Search code examples
pythonmypy

typing recursive class and inheritance


I have the following class hierarchy:

#!/usr/bin/env python3

from typing import List, Optional, Tuple, Type

class Attribute:
    def __init__(self, name: bytes) -> None:
        self._name = name

    @property
    def name(self) -> bytes:
        return self._name

class Element:
    def __init__(self, name: bytes, attributes: Tuple[Type['Attribute'], ...], elements: Tuple['Element', ...]) -> None:
        self._name       = name
        self._elements   = elements
        self._attributes = attributes

    @property
    def name(self) -> bytes:
        return self._name

    @property
    def elements(self) -> Tuple['Element', ...]:
        return self._elements

    @property
    def attributes(self) -> Tuple[Type['Attribute'], ...]:
        return self._attributes

class SubAttribute1(Attribute):
    def __init__(self, name: bytes, field1: bytes) -> None:
        super().__init__(name)
        self._afield1 = field1

class SubElement1(Element):
    def __init__(self, name: bytes, attributes: Tuple[Type[Attribute], ...], elements: Tuple['Element', ...], field1: bytes, field2: bytes) -> None:
        super().__init__(name, attributes, elements)
        self._field1 = field1
        self._field2 = field2
        
if __name__ == '__main__':
    subE  = SubElement1(b'name', None, None, b'', b'')
    subA  = SubAttribute1(b'name', b'field1')
    subE2 = SubElement1(b'name', (subA,), (subE,), b'', b'')
    print(subE2.elements[0]._field1)
    print(subE2.attributes[0]._afield1)
    print(type(subE2.elements[0]))

I subclass the base classes Element and Attribute to add additional fields. The fields 'elements' and 'attributes' should store the derived classes objects respectively. For SubElement1 SubElement1().elements stores a tuple with SubElement1 obejcts.

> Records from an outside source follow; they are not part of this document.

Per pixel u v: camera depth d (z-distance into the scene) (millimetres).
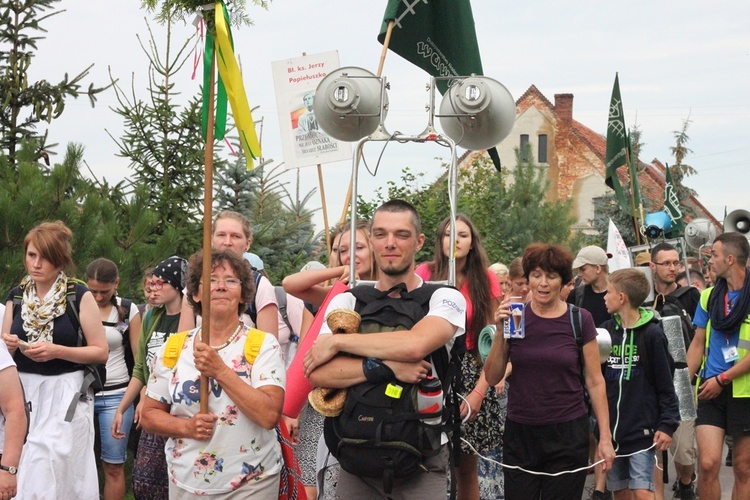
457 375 4742
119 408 7191
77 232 9922
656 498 7590
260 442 4789
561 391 5922
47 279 6559
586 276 9180
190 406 4793
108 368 7703
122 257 10070
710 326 7672
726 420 7480
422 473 4566
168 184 11930
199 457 4730
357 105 5441
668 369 6805
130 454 9266
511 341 6008
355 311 4695
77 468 6574
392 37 6980
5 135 11734
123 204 11203
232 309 4902
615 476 7012
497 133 5492
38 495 6363
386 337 4438
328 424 4578
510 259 23047
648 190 38156
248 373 4824
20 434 5000
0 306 6145
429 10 7016
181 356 4883
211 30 5090
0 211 9492
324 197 7891
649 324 6871
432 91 5484
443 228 6543
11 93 11641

All works fine, but I get the following mypy errors:

question.py:45: error: Argument 2 to "SubElement1" has incompatible type "Tuple[SubAttribute1]"; expected "Tuple[Type[Attribute], ...]"
question.py:46: error: "Element" has no attribute "_field1"
question.py:47: error: "Type[Attribute]" has no attribute "_afield1"

How can I change the code to eliminate the mypy errors?


Solution

  • This question is quite interesting, I thought that PEP646 support is slightly better.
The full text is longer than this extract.